Михайло сидел и прикидывал, с какими намерениями его подозвала к себе Машина мать, почему так долго манежит. Наконец послышался голос:
— Ближе к обеду я ее все-таки подниму. — Кинула на напрягшегося соседа не слишком ласковый взгляд. — Разбужу и отчитаю как следует. Прежде не позволяла себе без предупреждения невесть когда заявляться домой. А сейчас напоследок… Порядок, по-вашему? Усилю надзор. Из столовой без задержки на пристань. Не удастся ей увильнуть от прогулки по Ярославлю. — Продолжила, осердясь: — Город подревнее Москвы.
— Я его пытался рассмотреть, когда мы проезжали в первую ночь после Москвы. Было темно, как в забое. В Ярославле картинная галерея, говорят, что твоя Третьяковка.
— Что вы особо уважаете в Третьяковке?
— Подряд всю продукцию. Открытки, какие оттуда к нам завозили, все приобрел.

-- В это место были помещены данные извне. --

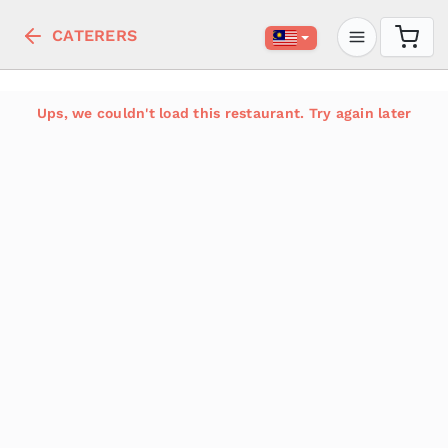
CATERERS
Ups, we couldn't load this restaurant. Try again later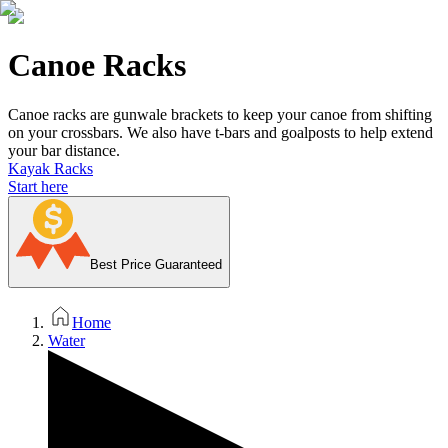
Canoe Racks
Canoe racks are gunwale brackets to keep your canoe from shifting
on your crossbars. We also have t-bars and goalposts to help extend
your bar distance.
Kayak Racks
Start here
Best Price Guaranteed
Home
Water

К зиме обещали художественные альбомы.
— В натуральном виде с картинами не знакомы?
— В Москве пока не бывал. — Помедлил и с вызовом: — Теперь уж не миновать.
«Не миновать» Оксана предпочла не услышать. Важно было поточней разузнать, как он — жених! — живет-поживает в своем горняцком краю. При всей своей прямоте и открытости она, изображая полное равнодушие, пустилась в разведку:
— Давно вы, земляк, в этом самом… в Забойске?
— Я старожил. Можно сказать — ветеран. Прибыли мы бригадой по комсомольским путевкам почти что в голую степь. Первое задание — колышки забивать.
— Как вас там разместили среди голой степи?
— Обосновались. Не неженки. Лично я обитаю в вагончике по сей день.
— В вагончике?
— Ну и что?
Негоже будет хвастать перед этим героем, что их с Машенькой вскорости ожидает двухкомнатная квартира с водяным отоплением, с горячей водой, с лифтом, балконом…
— Ну и что? — повторил Михайло. — Наш первый поселок, куда я попал, прозвали «жилье на колесах». Отлично живем. Имеем передвижную столовую на сто пятьдесят посадочных мест. Горячая пища подъезжает по рельсам в эдаких бидонах да термосах.
Высокие, объемистые, отнюдь не домашней емкости термосы, бидоны и чайники знакомы Оксане по ее пребыванию на Каменном острове. Только и это не тема для разговора. Ни посуда, ни постылое казенное варево.
Хватит! Сейчас ты туристка, каждый твой вдох вбирает внутрь всего твоего существа бодрящие теплоходные запахи, незагрязненный ничем кислород. К тому же ты получаешь совсем неплохое трехразовое питание.
— Значит, довольны Забойском?
— Забойск-Антрацит становится богатырем. — Уселся удобней, развернул крепкие плечи. — Достраивается Дворец молодежи. Это покамест комсомольские вечера да всякие викторины проводим прямо под небом, конечно, в теплый сезон. А что? Под небом оно размашистей. Закинешь голову, а в вышине разные там созвездия, глядишь, и месяц усмехнется тебе.
— Мама, пляши!
Откуда ни возьмись — Машенька! Успела пройтись утюгом по костюмчику, гребенкой по волосам. Розовая, умытая, сна ни в одном глазу. В руке веером два почтовых конверта. Стало быть, перебрала груду корреспонденции на столике при изгибе лестницы. Минуют пристань, матрос несет туда свежую почту на смену живо расхватанной пассажирами.
— Пляши, говорят! Мне написали девчонки, тебе от Насти Грачевой. Когда успела ей маршрут сообщить?